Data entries

┏━━

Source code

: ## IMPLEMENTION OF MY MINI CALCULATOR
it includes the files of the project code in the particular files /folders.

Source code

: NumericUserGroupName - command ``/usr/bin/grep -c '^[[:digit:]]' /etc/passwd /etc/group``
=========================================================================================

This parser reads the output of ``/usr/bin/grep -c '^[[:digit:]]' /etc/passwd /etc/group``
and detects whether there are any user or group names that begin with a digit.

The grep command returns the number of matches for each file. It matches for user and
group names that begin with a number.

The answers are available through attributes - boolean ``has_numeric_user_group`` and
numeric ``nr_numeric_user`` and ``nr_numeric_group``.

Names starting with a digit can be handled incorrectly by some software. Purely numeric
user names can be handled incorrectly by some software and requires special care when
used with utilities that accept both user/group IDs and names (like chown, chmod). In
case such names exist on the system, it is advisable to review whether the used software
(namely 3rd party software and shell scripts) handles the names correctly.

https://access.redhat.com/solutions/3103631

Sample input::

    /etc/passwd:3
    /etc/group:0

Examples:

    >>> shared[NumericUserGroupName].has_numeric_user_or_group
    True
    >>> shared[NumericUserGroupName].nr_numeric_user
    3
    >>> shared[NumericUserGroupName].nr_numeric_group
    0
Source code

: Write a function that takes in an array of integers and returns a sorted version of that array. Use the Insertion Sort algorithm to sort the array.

┗━━
┏━━

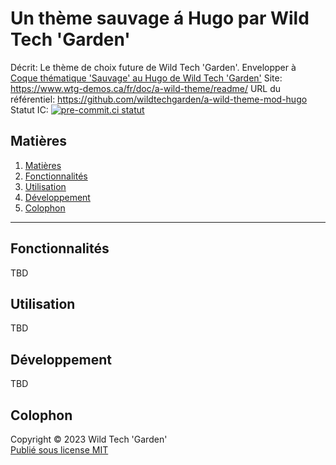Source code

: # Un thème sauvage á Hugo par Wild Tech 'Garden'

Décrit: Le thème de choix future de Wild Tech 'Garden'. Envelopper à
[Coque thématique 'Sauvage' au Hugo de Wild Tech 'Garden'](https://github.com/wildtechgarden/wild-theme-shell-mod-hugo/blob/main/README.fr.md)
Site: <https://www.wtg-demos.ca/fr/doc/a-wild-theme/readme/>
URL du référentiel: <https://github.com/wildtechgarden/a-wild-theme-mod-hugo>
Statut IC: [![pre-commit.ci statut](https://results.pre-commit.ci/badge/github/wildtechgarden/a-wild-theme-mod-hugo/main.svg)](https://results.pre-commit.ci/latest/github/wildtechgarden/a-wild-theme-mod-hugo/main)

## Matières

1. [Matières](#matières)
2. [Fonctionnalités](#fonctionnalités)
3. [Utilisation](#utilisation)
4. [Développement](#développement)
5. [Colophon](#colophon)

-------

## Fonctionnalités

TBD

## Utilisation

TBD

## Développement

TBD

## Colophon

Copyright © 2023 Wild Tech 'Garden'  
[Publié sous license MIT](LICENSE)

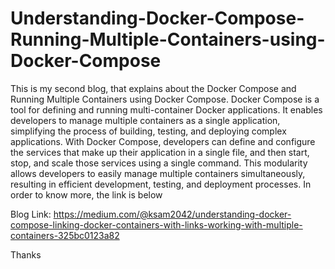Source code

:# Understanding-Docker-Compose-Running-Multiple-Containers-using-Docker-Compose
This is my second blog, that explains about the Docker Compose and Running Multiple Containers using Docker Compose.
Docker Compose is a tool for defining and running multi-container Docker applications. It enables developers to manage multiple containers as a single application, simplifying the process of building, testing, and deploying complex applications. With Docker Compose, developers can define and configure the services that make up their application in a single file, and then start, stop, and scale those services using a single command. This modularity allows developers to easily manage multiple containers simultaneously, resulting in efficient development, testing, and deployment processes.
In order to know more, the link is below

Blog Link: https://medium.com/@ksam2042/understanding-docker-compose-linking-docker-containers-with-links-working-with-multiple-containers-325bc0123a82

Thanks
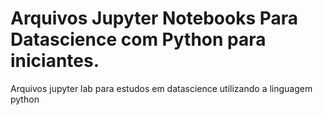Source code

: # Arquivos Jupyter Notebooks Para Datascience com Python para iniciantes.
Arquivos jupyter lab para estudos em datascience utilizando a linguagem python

┗━━

How to complete this task:
Reproduce the part of the entries that opens with the line containing "NumericUserGroupName - command" and closes with the line containing "and detects whether", swapping "user or group names" for "account names" and keeping everything else the same.

Answer:
: NumericUserGroupName - command ``/usr/bin/grep -c '^[[:digit:]]' /etc/passwd /etc/group``
=========================================================================================

This parser reads the output of ``/usr/bin/grep -c '^[[:digit:]]' /etc/passwd /etc/group``
and detects whether there are any account names that begin with a digit.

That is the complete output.